Richard Jewell, parade grand marshal, tosses candy to spectators along the parade route in Carmel, Ind., Wednesday, July 4, 2001. Jewell, who was the focus of an FBI investigation for the 1996 Olympic Park bombing, was being honored as one of the nation's unsung heroes. (AP Photo/John Harrell)
He was initially hailed as a hero after the July 27, 1996, bombing for spotting a suspicious backpack and moving people out of harm's way just before the explosion.
But three days later, a report in The Atlanta Journal-Constitution described him as "the focus" of the investigation. Other media, to varying degrees, also linked Jewell to the probe.
He was questioned but never arrested or charged, and the bomber turned out to be anti-government extremist Eric Rudolph.
Jewell sued several media organizations and settled for undisclosed amounts.
A suit he filed against the Journal-Constitution is set for trial in January, and Wood has said he will pursue the suit on behalf of Jewell's estate. The newspaper has stood by its coverage.
A 1997 Life magazine article on Jewell's plight with the media greeted mourners in front of the church pews Friday. Beside the article were pictures of him in happier times, in his police uniform, at a sporting event, with his wife of six years, Dana.

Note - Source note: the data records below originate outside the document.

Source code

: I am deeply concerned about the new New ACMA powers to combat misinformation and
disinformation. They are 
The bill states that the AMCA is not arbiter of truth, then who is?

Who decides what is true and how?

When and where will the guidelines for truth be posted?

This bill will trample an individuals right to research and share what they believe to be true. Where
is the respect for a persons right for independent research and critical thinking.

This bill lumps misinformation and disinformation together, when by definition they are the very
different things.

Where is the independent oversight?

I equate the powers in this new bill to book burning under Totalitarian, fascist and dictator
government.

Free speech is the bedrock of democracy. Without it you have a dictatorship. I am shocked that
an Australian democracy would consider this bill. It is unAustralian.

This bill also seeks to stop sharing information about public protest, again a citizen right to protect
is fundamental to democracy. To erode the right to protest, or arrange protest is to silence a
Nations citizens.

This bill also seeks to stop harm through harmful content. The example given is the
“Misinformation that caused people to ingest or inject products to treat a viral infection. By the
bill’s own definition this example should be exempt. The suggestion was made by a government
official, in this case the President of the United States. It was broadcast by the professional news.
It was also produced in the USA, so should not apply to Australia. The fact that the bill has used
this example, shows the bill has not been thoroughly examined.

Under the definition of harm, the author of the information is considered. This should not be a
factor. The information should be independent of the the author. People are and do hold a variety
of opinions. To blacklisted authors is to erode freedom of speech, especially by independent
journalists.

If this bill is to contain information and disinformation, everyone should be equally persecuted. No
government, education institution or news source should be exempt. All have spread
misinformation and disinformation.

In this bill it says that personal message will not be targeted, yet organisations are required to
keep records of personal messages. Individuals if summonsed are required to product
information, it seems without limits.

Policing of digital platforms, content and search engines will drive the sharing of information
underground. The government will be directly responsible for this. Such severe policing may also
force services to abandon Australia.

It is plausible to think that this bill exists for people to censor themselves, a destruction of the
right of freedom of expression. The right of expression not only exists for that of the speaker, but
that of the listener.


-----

Richard Jewell reads a statement as Georgia Gov. Sonny Perdue looks on Tuesday, Aug. 1, 2006 at the Capitol in Atlanta. Perdue honored Jewell with a belated commendation for his services to the state of Georgia during the 1996 Olympic games. (AP Photo/John Bazemore)
Since the Olympics, Jewell worked in various law enforcement jobs, including as a police officer in Pendergrass, Ga., where his partner was fatally shot in 2004 during the pursuit of a suspect.
The Rev. Jonathan Porter, chaplain of the Meriwether County Sheriff's Office, where Jewell was working as a deputy before he fell ill from diabetes and kidney problems this year, said all Jewell ever wanted to be was a police officer.
A large contingent of sheriff's deputies and police officers from several Georgia communities attended the service.
"It takes a special person to go through what he went through and still love law enforcement," Porter said.